そして彼ら彼女らには、こんな共通点もあった。会話の対象との目線取りやジェスチャーなどの挙動が極度に不自然だったり、情緒を制御するのが苦手で、会話に極端な亢進(早口、エキサイト)や逆の緘黙(黙り込み)がある。思いどおりにコミュニケーションが取れないとパニックや癇癪を起こしてしまったり、言葉ではなく安易で衝動的な暴力を意思表示に使ってしまう。はたまた異様に手先が不器用だったり、よく転び、よく物に体をぶつけたり。

対人間のトラブルの仲裁を頼まれて双方の話を聞いてみたら、お互いがまったく相手の立場に立って物を考えることができないだけで、実はそもそもトラブルの種がなかったのに、刺す刺さないの話にまでエスカレートしているなんてこともあった。

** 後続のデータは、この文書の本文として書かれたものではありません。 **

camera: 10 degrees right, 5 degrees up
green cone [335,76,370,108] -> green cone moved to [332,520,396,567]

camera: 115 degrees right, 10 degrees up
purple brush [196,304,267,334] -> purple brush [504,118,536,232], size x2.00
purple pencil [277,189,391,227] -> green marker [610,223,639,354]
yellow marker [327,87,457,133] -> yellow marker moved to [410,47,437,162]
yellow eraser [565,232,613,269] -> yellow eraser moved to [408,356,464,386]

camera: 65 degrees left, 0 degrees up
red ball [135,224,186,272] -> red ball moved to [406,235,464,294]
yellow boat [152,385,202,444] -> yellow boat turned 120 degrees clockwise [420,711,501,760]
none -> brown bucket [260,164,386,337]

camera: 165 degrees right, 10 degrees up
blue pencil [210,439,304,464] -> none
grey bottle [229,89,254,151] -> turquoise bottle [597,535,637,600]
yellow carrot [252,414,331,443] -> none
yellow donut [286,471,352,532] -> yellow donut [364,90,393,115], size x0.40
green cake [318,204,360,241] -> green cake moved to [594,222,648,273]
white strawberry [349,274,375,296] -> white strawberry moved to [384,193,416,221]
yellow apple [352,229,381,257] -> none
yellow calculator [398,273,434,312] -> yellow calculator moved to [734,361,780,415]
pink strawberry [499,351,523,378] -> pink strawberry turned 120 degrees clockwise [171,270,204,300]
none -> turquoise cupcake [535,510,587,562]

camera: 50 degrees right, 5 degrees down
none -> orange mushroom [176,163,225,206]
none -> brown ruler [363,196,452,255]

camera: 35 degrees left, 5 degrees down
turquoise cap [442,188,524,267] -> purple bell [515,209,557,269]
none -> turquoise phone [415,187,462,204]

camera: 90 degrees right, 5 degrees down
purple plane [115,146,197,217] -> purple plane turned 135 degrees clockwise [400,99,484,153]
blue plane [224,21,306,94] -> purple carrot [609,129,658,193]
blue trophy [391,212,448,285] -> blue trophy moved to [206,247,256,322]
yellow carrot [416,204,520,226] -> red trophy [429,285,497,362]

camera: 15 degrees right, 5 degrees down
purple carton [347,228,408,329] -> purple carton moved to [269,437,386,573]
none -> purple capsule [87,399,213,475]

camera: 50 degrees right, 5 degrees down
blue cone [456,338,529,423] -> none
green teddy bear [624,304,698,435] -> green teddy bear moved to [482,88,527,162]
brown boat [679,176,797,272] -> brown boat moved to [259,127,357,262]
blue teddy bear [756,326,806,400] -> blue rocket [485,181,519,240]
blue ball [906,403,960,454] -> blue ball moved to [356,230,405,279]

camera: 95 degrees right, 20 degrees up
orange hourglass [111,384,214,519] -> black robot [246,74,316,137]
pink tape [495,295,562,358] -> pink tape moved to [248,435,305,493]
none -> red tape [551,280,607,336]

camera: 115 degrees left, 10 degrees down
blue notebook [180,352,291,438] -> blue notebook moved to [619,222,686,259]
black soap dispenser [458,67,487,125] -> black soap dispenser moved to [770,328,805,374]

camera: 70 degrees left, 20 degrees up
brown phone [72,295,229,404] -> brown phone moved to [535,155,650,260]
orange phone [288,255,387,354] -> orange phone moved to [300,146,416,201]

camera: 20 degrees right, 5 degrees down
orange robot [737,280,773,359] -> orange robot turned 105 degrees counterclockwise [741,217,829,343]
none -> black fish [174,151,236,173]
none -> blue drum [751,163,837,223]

そんな彼らのことを知人の特別支援学校教員に話すと「まるで発達障害的なパーソナリティだね」と指摘されたことがあり、当時は大きくうなずいたものだ。あまりにそんなケースが多いので、育てるのが困難な発達障害的な子どもだったから虐待や育児放棄の被害者になったのか、はたまた虐待を受けた結果の発達障害なのか、などということを思い悩んでみたりもしたが、ひとつはっきりと言えるのは、彼ら彼女らはいわゆる「一般社会」にはなじみづらい存在で、社会的排除の対象になりやすく、間違いなくその後の貧困予備軍だったということだ。

貧困者に適切なケアとは何だろうか

それでは、こうした環境を持ち、最終的に貧困に陥ってしまった人々に、適切なケアとは何だろうか? ここであらためて、また僕自身の経験に戻る。

僕自身が軽度とはいえ高次脳機能障害の当事者になった原因は、右脳に脳梗塞を発症したこと。それによって身体面では左手指の麻痺と呂律障害、高次脳機能面では注意欠陥や感情の抑制困難といったトラブルが起きた。後者の高次脳面での当事者感覚は、発達障害などにも符合する部分が多く、原因はどうあれ脳にトラブルが起きている状態での当事者感覚には共通性があるという推論に至った。

ちなみによく知られているように、脳神経細胞は一度虚血(局所の貧血)によって壊死してしまうと「不可逆」、つまり再生することがない細胞だが、その障害が一生残り続けるというわけでもない。

人間の脳神経細胞とは驚くべきポテンシャルを秘めていて、脳にダメージを負った後、壊死した脳神経細胞が担当していた機能を、そのほかの細胞が補完していく。壊死した細胞の周囲の生き残った細胞や、別の機能を担当していた細胞が、さらには特に何も担当していなかった細胞が、失われた機能を再度働かせるべく、新たに神経のネットワークを構築し直して、機能を取り戻していくのだ。